3.7 The clear intention of the Programme is to shift our focus from an outpatient appointment in a hospital to The Modern Outpatient themselves, empowering them to manage their own health and wellbeing but able to access the appropriate support quickly, as and when it is required. This however, is not about adding to the burden on services or moving bottlenecks to a different part of the care continuum. We recognise the significant pressure that GPs and other community-based professionals are facing. So this is not about a transfer of workload but is about working together across the primary/secondary care interface to provide the best care in the most appropriate setting for each patient at the point of need.
3.8 This is not a 'one size fits all' approach, in that some of the new ways of delivering outpatient care may not always be suitable for all patients. Some patients may be vulnerable, have comorbidities or be unable to access services in these ways. Not all patients are equipped to self-manage, nor empowered to access the care systems in 'modern' ways.
3.9 To measure success in a complex programme such as this is not straightforward; it will require qualitative feedback from those delivering and receiving care in the new ways set out by the Programme. However, by supporting the aim of increasing care in primary/community areas and self-management, we aim to reduce the number of hospital-delivered outpatient appointments by up to 400,000 by 2020, including reversing the year-on-year increase. More detail of how we aim to do this is illustrated throughout this document. We know, for example, we can reduce the number of avoidable referrals and appointments by doing things differently, to the benefit of our patients.
3.10 These improvements will free up real resources that will be re-invested in community-based services or in parts of the healthcare system requiring greater capacity. We will build these opportunities in each specialty, determining achievable improvement aims by the end of the first year of the Programme.
3.11 The Programme is therefore designed to inspire a new model which reduces the need for routine face-to-face appointments by predicting risk, providing support only when intervention is necessary, whilst maximising the role of all clinicians across the healthcare system and delivering care in the community or in the patient's home whenever safe and practical to do so.
3.12 The dramatic increase in referrals to secondary care in a number of specialties is driven by increased disease prevalence, increased patient expectation and an increased range of treatments. A large number of referrals, however, do not result in any diagnosis being made (up to 30% in some specialties). Not all referrals are made for diagnostic purposes, and not all referrals result in changes to care and treatment as a whole.
3.13 We need to do more to support clinicians to manage risk appropriately and confidently, especially in the face of multi-morbidity. 'Realistic Medicine' can deliver change by reducing population 'health anxiety' and by fostering a culture which supports clinicians to have more informed conversation and decision making with patients.

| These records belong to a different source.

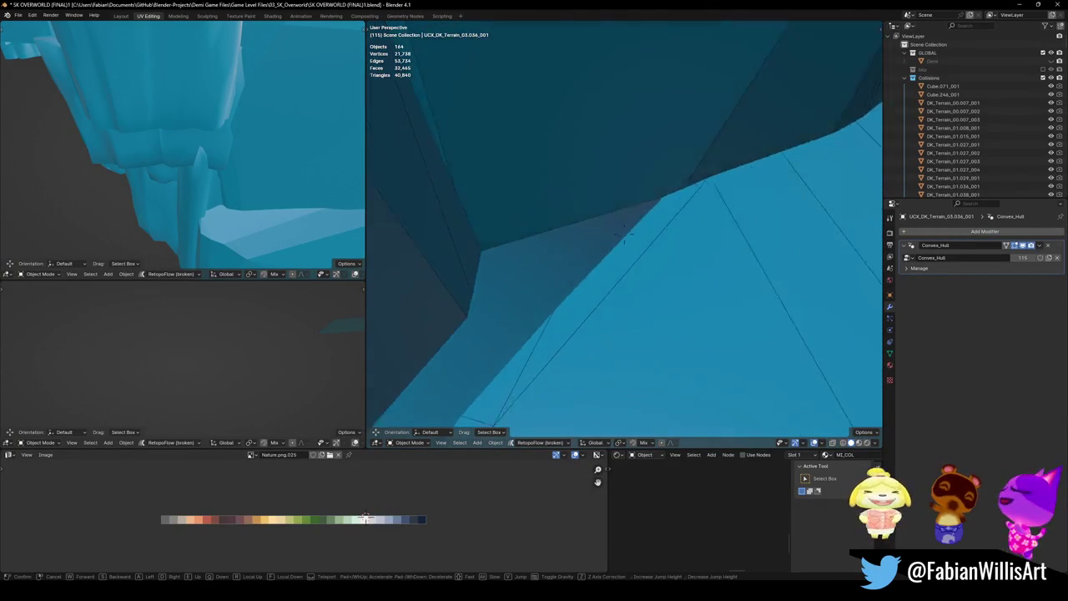
{"action": "left_click", "coordinate": [623, 238]}
- Inspect sand floor_001 and UCX_DK_Terrain_03.019_002, then reveal all hidden objects
{"action": "left_click", "coordinate": [656, 245]}
{"action": "key", "text": "g"}
{"action": "left_click", "coordinate": [535, 236]}
{"action": "middle_click_drag", "start_coordinate": [536, 236], "coordinate": [593, 264]}
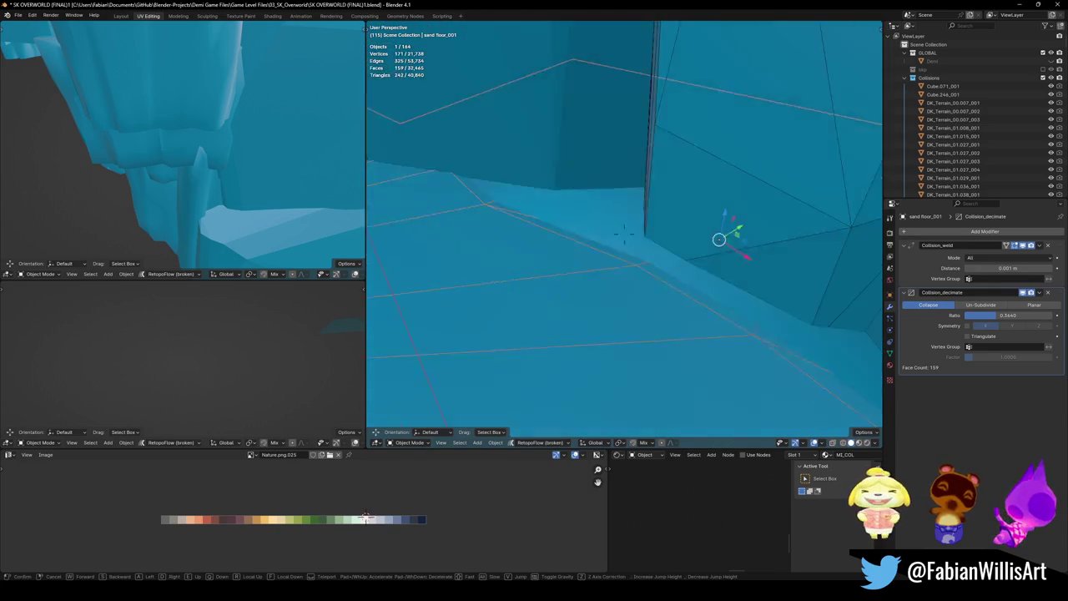
{"action": "left_click", "coordinate": [593, 264]}
{"action": "mouse_move", "coordinate": [632, 209]}
{"action": "middle_mouse_down"}
{"action": "mouse_move", "coordinate": [634, 259]}
{"action": "mouse_move", "coordinate": [660, 229]}
{"action": "mouse_move", "coordinate": [663, 268]}
{"action": "middle_mouse_up"}
{"action": "left_click", "coordinate": [631, 250]}
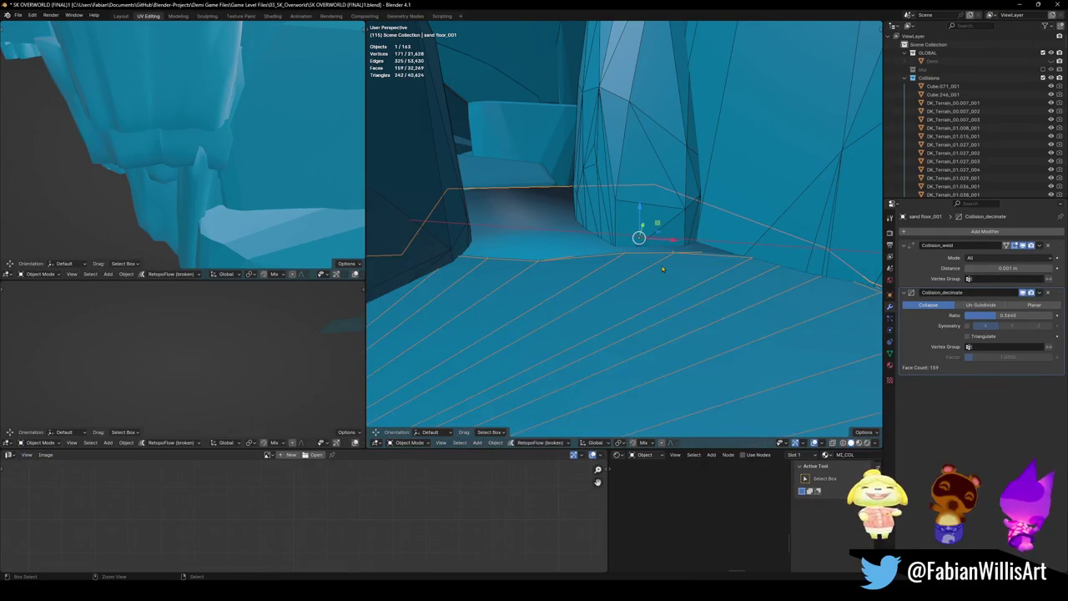
{"action": "left_click", "coordinate": [662, 268]}
{"action": "key", "text": "alt+h"}
- Save the file and walk-navigate through the collision geometry
{"action": "key", "text": "ctrl+s"}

3.14 The Programme will support clinicians and other health and social care staff to develop robust approaches to deliver improvements in outpatient services to achieve the aims of the Programme. Working towards the transformational changes that are required will necessitate local clinical leadership and ownership. A number of healthcare systems worldwide have developed approaches that will be shared in order to support the Programme across Scotland.
Development of The Modern Outpatient model, which avoids the need for routine planned care by predicting risk, enabling self-management, providing support and intervention only when necessary, while maximising the role of all clinicians across the healthcare system.